## Study text:
Printed versions of this old traditional tale have existed since at least 1734. The one probably best known in Australia or retellings of it is that used by Joseph Jacobs in English Fairy Tales as collected in this country about 1860. Here the gullible Jack sells his cow for a handful of beans which when thrown out of the window by his incensed mother germinate overnight into a beanstalk reaching the sky. At the top Jack is hidden by the ogre's wife, listens in to her husband's conversation and is able to steal his gold, his golden hen and his golden harp. It is in this version that the ogre repeats the well-known imprecation, beginning: Fee-fi-fo-fum/ I smell the blood of an Englishman. Jack escapes, chops down the beanstalk, the ogre falls down and breaks his crown, the beanstalk toppling after.
In 1908 Edith Nesbit published a collection of her retellings of fairy tales under the title The Old Nursery Tales. Included was this version of Jack and the Beanstalk. Nesbit added her own homely detail: Jack lives with his mother in a little cottage with dormer windows and green shutters that wouldn't shut because Jack had taken some of them to make a raft with. In many of the old tales Jack is a generic term for every boy. So this Jack is a good-natured fellow who fiddles with things, is a dreamer, is kind and considerate of his mother and is a would-be poet. Nevertheless poverty forces him to set out to sell the cow at market. Nesbit uses the conversational voice of a storyteller and often addresses the reader directly, I don't think I had better tell you what happened when he told his mother what he had done. As in all versions Jack climbs the beanstalk, the Tower of Babel; a world above our world archetype, and enters a realm that demands exploration. As in some ancient versions he encounters there a fairy who acts as a sort of guardian and who relates a tale that makes Jack's stealing of the giant's treasure merely reparation for former wrongdoing and present loutishness toward his wife. Consequently the old woman is more helpful to Jack than in most retellings. Missing is the 'Fee-fo-fum' refrain, to be replaced by a less terrifying Fresh meat today, my dear, I can smell it. But for all the added detail this tale is dramatic, convincing and gripping. It should pose no problem to children familiar with fantasy and speculative fiction.

## Dataset content:
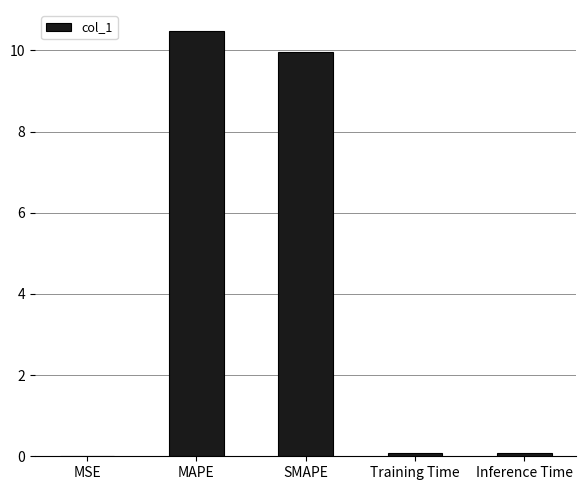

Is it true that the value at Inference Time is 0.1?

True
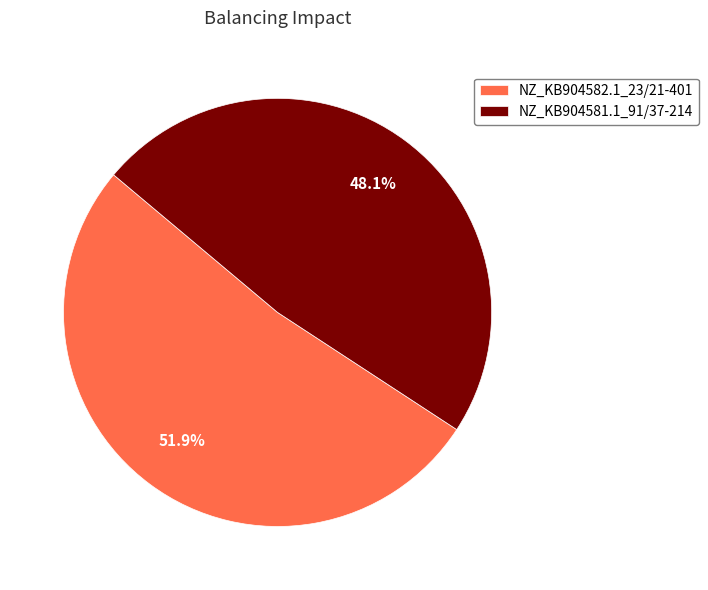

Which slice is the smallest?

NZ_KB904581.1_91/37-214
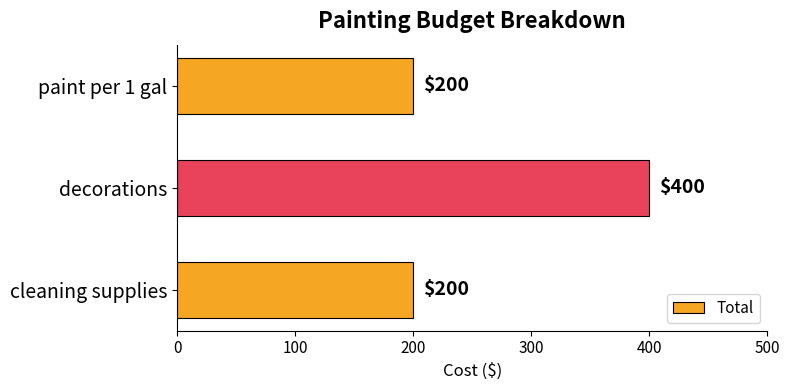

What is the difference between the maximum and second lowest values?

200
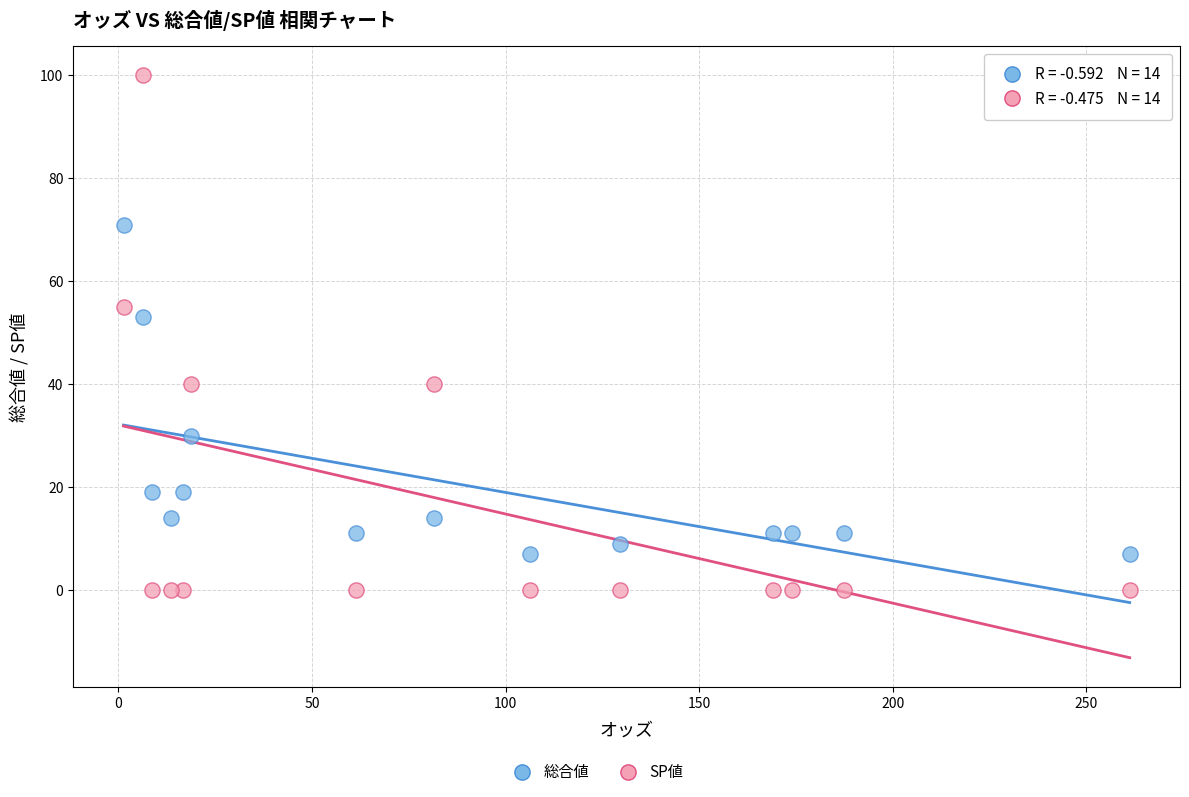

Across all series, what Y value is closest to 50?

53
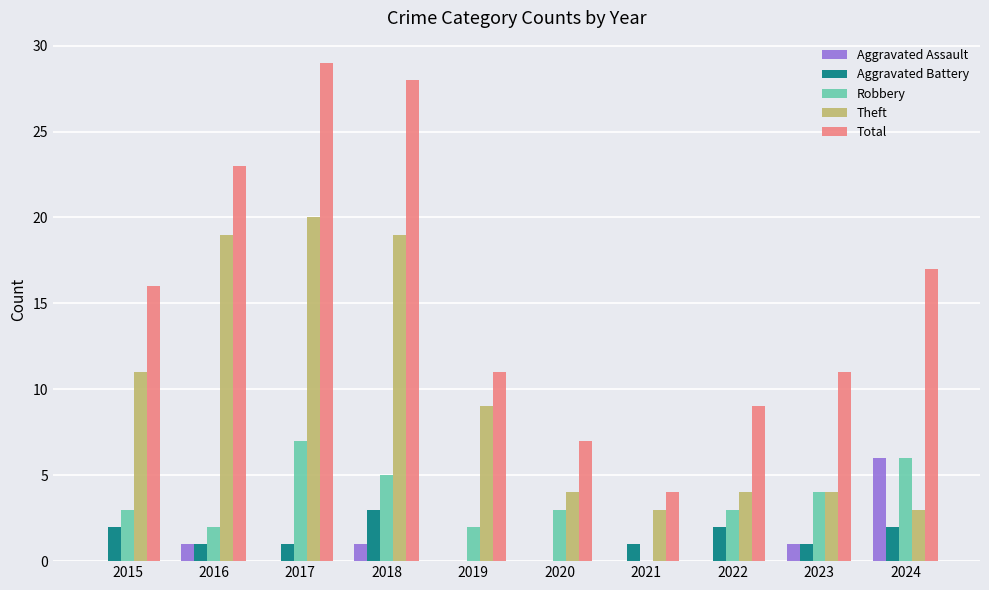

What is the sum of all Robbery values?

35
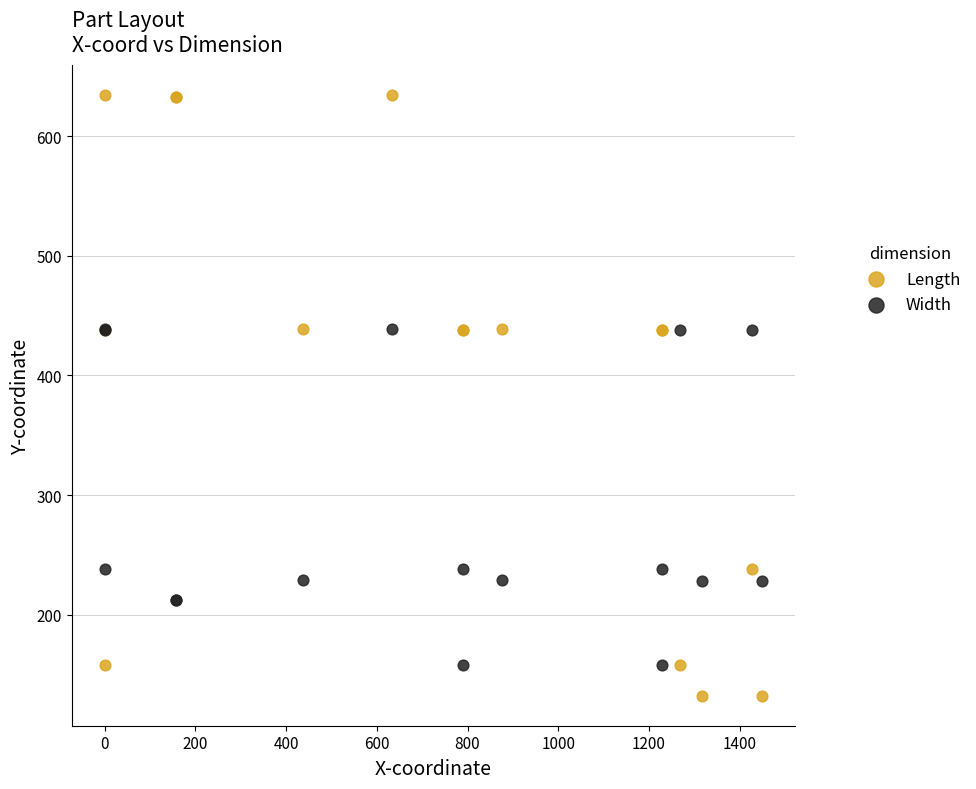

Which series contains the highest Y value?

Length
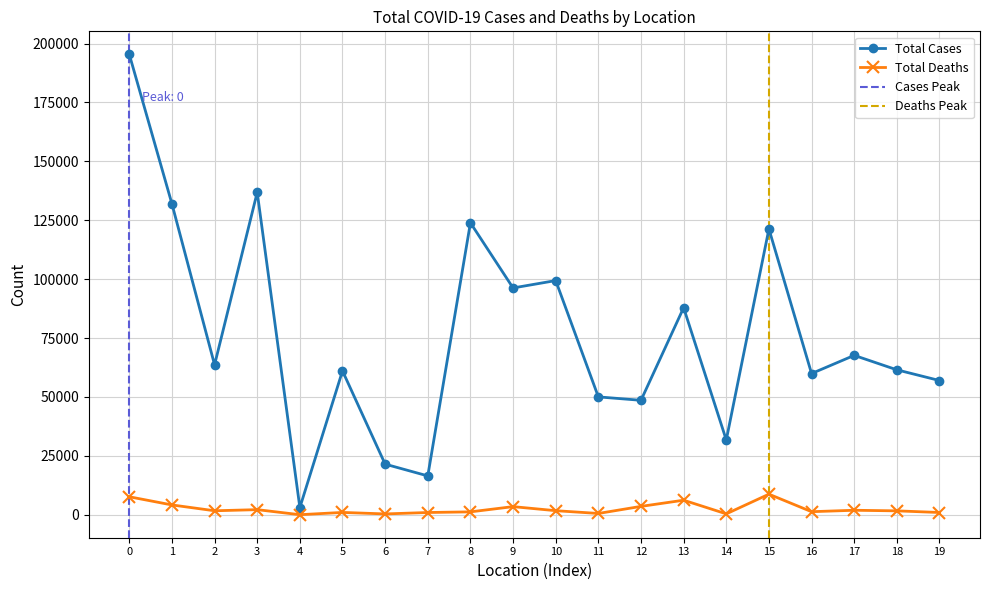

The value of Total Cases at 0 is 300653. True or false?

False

## Written task A:
In the text on Jack and the Beanstalk, what line does Nesbit's ogre say instead of the 'Fee-fo-fum' refrain?
## Written task B:
Write the next part of the text on Jack and the Beanstalk, picking up after its final sentence.
The items are separate material and have no connection to the text on Jack and the Beanstalk.

## Reply A:
"Fresh meat today, my dear, I can smell it."

## Reply B:
What puts this publication, in my opinion, far above any other currently available is the beautifully wrought illustrations and the outstanding production. Picture editions such as this are works of art in their own right. Indeed the illustrations tell a parallel story in that Jack's home is not as described in the text but is more like a thatched stone barn; Jack himself is variously more reminiscent of a Tom Sawyer than a Jack the Giant Killer. The giant's wife is a bespectacled old English dame; and as Jack's fortunes increase he is less a peasant and more a dandy, in one frame at least. The astute reader can take delight in the pictorial sub-text. Be that as it may, the artwork is wonderfully designed and toned to create an utterly convincing and satisfying secondary world. This is a book to treasure and one 'for keeps'.